La partitura musical de Hans Zimmer es sensacional, nada que envidiar a la mítica de John Williams en la versión de Superman de 1979. Por otra parte el protagonista Henry Cavill, a quien vimos el año pasado correteando por las calles de Madrid en La fría luz del día, es un digno sucesor de Christopher Reeve. No es ni mejor ni peor, simplemente el enfoque del personaje es diferente y Cavill está a la altura de las circunstancias. Le acompaña Amy Adams, nominada al Oscar por The fighter, en el rol de la periodista Lois Lane. En este caso sí me atrevería a decir que el personaje le quedaba mejor a Margot Kidder en la versión clásica, aunque Adams cumple bien con su trabajo. 

 

Kevin Costner y Diane Lane como los padres terrestres de Superman son quizá los que consiguen una mayor solidez interpretativa.
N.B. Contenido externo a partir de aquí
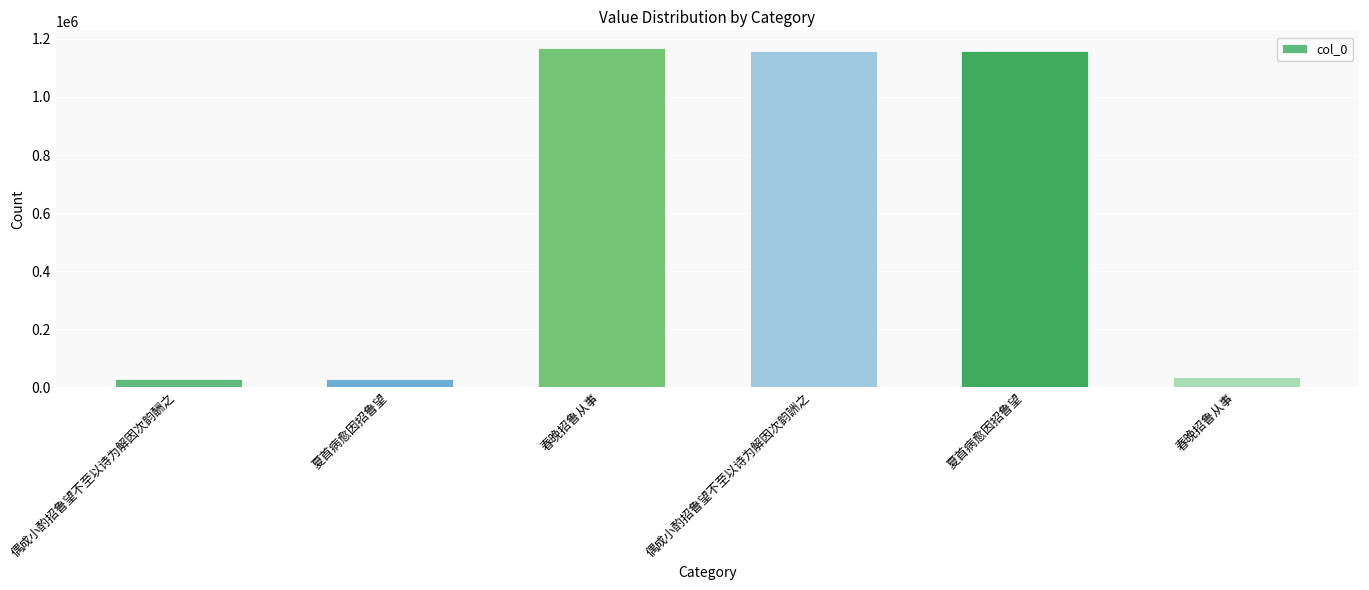

What is the change in value from 偶成小酌招鲁望不至以诗为解因次韵酬之 to 春晚招鲁从事?

+6793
Tienen pocas escenas, pero todas ellas están dentro de las mejores de la película. Completan el reparto Russel Crowe como el padre biológico del protagonista, y Michael Shanon como el villano de la función, el general Zod, papel que interpretó Terence Stamp en los títulos Superman y Superman II de la antigua saga. Este personaje tiene un enfoque muy jugoso sobre el papel, que luego no se explota adecuadamente en el film. Asimismo Shanon lo interpreta con ganas pero no es suficiente. Quizá falla la dirección de actores o quizá fue un fallo de casting al asignar ese personaje a este actor. En cualquier caso el actor trabaja bien pero da la sensación de que el personaje podría haber sido un villano con más enjundia de que realmente demuestra.

 

Resumiendo se puede decir que El hombre de acero es una buena película de ciencia ficción dentro del filón de adaptaciones de cómics al cine, que por un lado acierta con el enfoque trascendente del héroe solitario sumido en un mar de dudas existenciales, y por otra parte le sobra metraje en el tercio final por la sobredosis de ruido y destrucción masiva gratuita que despliega ante nuestros ojos y oidos. Especialmente meritorio es el hecho de conseguir dar una nueva perspectiva a un personaje que desde hace 75 años ha tenido tantas y tantas adaptaciones en las viñetas, el cine y la televisión. Pero aquí sigue, se renueva una vez más y funciona. Los clásicos nunca mueren.

Lo mejor: El enfoque del héroe con dilemas existenciales.
Lo peor: El exceso de metraje pirotécnico gratuito en el desenlace.